▶ [About this task]:
The pictures in the listing below are to be skipped, while the lines between the line holding "Anomalías en las costillas" and the line holding "Segundo. Promueve la", inclusive, are to be output exactly.
• • • • •
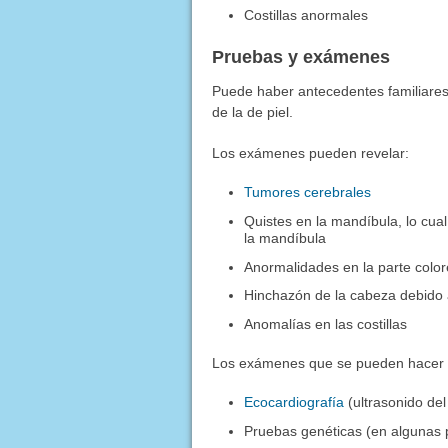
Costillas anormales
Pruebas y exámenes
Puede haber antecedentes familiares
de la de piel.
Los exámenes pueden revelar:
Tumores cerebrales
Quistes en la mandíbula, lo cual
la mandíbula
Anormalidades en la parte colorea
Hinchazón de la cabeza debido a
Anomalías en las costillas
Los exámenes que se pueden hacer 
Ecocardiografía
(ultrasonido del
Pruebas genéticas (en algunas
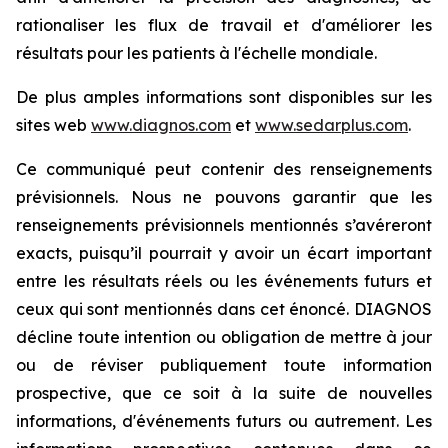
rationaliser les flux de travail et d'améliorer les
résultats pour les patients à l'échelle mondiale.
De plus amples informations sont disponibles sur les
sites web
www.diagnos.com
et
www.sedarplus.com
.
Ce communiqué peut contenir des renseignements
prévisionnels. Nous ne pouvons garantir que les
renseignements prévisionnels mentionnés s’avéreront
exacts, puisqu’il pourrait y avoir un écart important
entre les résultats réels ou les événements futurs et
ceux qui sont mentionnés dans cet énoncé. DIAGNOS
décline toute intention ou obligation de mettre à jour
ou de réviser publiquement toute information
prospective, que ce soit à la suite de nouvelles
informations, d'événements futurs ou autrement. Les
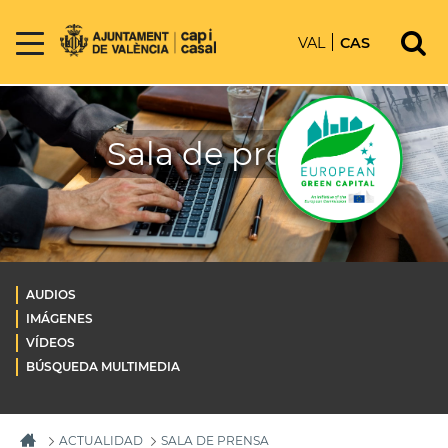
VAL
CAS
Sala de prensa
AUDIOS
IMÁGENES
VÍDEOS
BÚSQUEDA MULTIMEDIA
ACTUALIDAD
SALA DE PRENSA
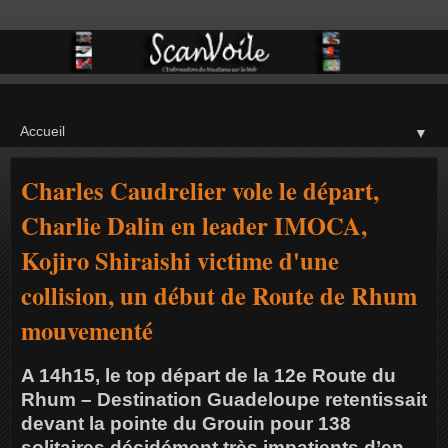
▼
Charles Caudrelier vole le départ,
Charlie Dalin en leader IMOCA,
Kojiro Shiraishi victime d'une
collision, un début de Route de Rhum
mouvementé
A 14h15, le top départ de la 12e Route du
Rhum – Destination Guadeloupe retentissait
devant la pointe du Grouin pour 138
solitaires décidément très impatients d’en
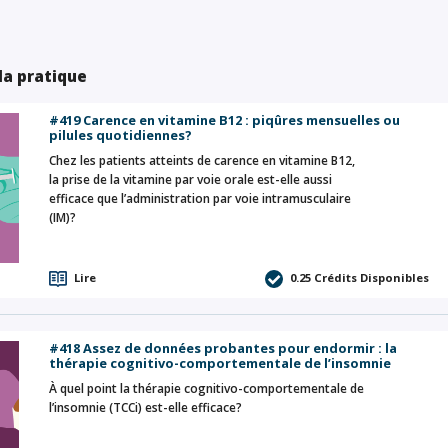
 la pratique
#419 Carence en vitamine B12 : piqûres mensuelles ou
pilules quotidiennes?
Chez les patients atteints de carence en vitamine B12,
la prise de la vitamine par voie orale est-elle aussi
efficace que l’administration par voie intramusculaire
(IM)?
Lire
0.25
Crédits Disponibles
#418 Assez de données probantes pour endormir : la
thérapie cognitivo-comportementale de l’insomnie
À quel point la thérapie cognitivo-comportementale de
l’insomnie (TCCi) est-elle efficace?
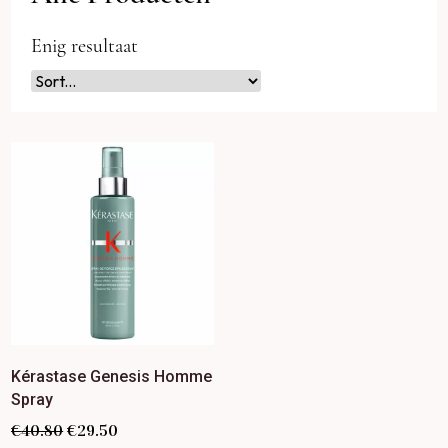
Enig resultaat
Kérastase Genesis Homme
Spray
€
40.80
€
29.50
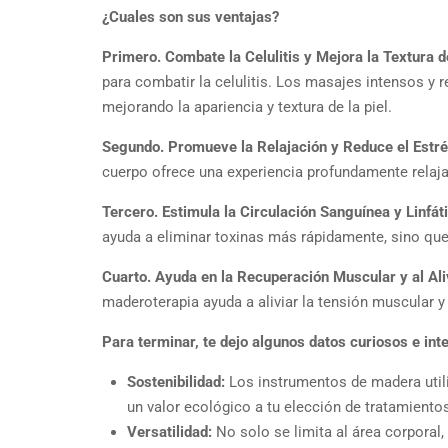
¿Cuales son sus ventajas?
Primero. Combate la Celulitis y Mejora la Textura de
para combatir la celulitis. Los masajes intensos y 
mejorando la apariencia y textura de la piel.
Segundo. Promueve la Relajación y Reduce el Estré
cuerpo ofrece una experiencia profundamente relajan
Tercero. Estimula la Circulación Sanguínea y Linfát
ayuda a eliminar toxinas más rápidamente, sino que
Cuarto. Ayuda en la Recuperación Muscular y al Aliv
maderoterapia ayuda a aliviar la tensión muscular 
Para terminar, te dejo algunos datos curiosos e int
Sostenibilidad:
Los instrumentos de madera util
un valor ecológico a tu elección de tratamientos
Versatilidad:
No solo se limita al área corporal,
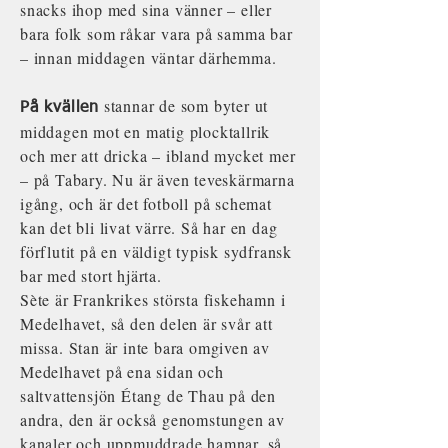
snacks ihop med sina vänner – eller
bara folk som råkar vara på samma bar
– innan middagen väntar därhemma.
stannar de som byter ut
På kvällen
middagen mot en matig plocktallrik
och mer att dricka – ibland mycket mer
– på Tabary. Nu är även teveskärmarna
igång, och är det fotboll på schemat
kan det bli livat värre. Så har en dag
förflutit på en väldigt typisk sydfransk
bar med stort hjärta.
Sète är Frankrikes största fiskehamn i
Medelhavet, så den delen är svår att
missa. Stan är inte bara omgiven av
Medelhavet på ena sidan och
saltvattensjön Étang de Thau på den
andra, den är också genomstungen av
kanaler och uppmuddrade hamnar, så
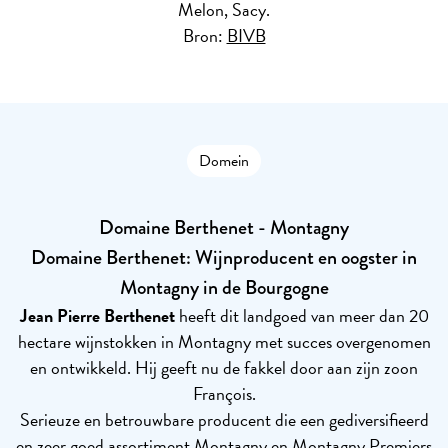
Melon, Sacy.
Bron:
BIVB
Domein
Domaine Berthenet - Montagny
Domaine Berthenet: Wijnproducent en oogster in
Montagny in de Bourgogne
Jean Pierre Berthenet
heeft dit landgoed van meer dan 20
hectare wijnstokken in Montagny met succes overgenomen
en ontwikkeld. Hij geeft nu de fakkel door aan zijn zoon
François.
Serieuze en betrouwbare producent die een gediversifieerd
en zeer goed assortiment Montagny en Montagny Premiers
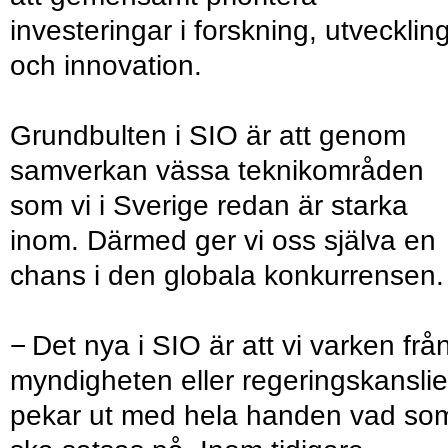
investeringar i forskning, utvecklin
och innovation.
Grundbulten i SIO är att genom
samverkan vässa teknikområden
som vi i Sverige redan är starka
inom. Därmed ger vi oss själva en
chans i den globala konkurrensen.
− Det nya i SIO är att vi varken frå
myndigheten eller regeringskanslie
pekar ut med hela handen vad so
• • • • •
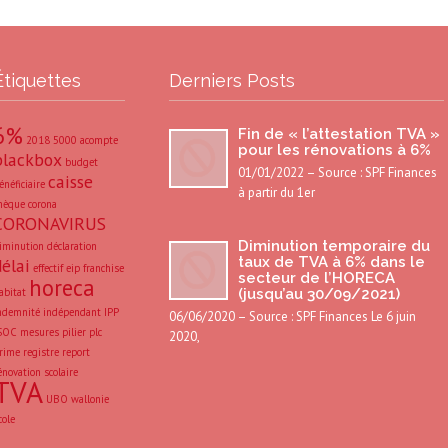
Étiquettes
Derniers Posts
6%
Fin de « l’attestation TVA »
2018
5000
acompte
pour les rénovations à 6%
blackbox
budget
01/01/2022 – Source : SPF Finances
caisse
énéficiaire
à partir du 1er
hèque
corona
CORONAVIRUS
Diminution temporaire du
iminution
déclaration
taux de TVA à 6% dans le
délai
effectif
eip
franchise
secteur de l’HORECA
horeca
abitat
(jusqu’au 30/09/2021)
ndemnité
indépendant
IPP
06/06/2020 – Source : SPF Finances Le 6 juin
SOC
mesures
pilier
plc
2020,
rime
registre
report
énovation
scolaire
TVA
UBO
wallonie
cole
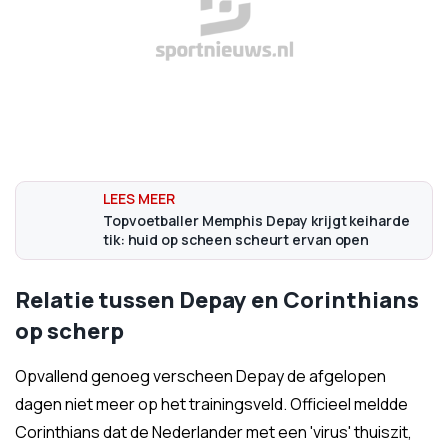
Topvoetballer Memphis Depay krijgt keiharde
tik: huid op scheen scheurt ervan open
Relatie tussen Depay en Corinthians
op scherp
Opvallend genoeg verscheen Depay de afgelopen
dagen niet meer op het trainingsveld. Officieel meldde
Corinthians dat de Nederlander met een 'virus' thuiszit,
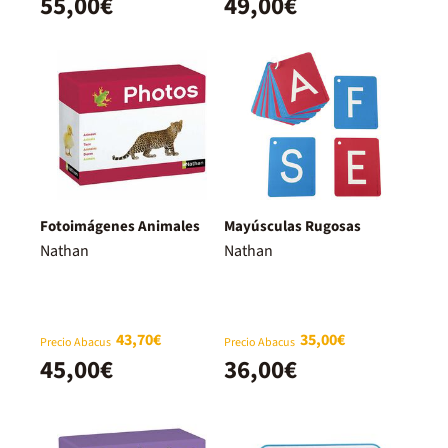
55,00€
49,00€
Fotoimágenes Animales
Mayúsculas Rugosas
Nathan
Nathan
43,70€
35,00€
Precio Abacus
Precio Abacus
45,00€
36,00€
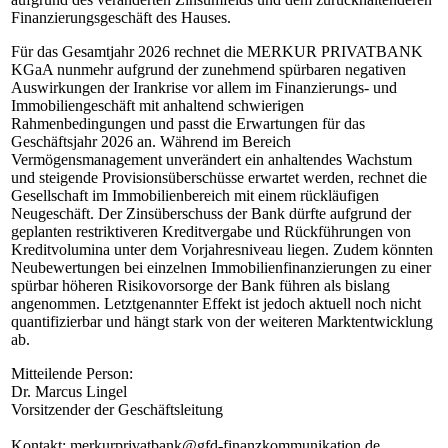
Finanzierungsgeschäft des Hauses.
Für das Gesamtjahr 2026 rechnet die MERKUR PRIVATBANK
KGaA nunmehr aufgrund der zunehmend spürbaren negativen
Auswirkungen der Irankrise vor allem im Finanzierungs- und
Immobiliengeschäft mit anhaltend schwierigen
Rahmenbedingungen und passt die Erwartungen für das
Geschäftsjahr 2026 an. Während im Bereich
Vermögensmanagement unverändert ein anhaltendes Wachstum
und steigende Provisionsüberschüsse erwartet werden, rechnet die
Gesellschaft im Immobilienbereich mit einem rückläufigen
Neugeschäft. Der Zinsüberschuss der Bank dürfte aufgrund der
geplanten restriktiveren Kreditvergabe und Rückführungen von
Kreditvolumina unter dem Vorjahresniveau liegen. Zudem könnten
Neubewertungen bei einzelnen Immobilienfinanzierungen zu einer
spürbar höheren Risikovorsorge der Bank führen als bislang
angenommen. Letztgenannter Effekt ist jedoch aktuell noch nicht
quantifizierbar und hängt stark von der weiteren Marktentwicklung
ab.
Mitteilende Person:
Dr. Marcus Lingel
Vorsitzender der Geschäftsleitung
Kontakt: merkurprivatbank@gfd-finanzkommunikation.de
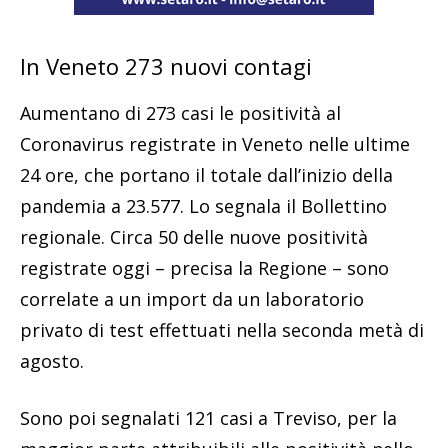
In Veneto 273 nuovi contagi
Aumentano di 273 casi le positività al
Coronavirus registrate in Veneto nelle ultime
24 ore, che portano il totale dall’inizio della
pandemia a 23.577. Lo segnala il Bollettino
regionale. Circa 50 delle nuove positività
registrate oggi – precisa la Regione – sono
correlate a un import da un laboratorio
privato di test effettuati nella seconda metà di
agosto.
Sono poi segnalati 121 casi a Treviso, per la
• • • • •
▶ [Task output]:
Anomalías en las costillas
Los exámenes que se pueden hacer 
Ecocardiografía
(ultrasonido del
Pruebas genéticas (en algunas
rationaliser les flux de travail et d'améliorer les
résultats pour les patients à l'échelle mondiale.
De plus amples informations sont disponibles sur les
sites web
www.diagnos.com
et
www.sedarplus.com
.
Ce communiqué peut contenir des renseignements
prévisionnels. Nous ne pouvons garantir que les
renseignements prévisionnels mentionnés s’avéreront
exacts, puisqu’il pourrait y avoir un écart important
entre les résultats réels ou les événements futurs et
ceux qui sont mentionnés dans cet énoncé. DIAGNOS
décline toute intention ou obligation de mettre à jour
ou de réviser publiquement toute information
prospective, que ce soit à la suite de nouvelles
informations, d'événements futurs ou autrement. Les
VAL
CAS
Sala de prensa
AUDIOS
IMÁGENES
VÍDEOS
BÚSQUEDA MULTIMEDIA
ACTUALIDAD
SALA DE PRENSA
▼
Charles Caudrelier vole le départ,
Charlie Dalin en leader IMOCA,
Kojiro Shiraishi victime d'une
collision, un début de Route de Rhum
mouvementé
A 14h15, le top départ de la 12e Route du
Rhum – Destination Guadeloupe retentissait
devant la pointe du Grouin pour 138
solitaires décidément très impatients d’en
 la pratique
#419 Carence en vitamine B12 : piqûres mensuelles ou
pilules quotidiennes?
Chez les patients atteints de carence en vitamine B12,
la prise de la vitamine par voie orale est-elle aussi
efficace que l’administration par voie intramusculaire
(IM)?
Lire
0.25
Crédits Disponibles
#418 Assez de données probantes pour endormir : la
thérapie cognitivo-comportementale de l’insomnie
À quel point la thérapie cognitivo-comportementale de
l’insomnie (TCCi) est-elle efficace?
Enig resultaat
Kérastase Genesis Homme
Spray
€
40.80
€
29.50
¿Cuales son sus ventajas?
Primero. Combate la Celulitis y Mejora la Textura de
para combatir la celulitis. Los masajes intensos y 
mejorando la apariencia y textura de la piel.
Segundo. Promueve la Relajación y Reduce el Estré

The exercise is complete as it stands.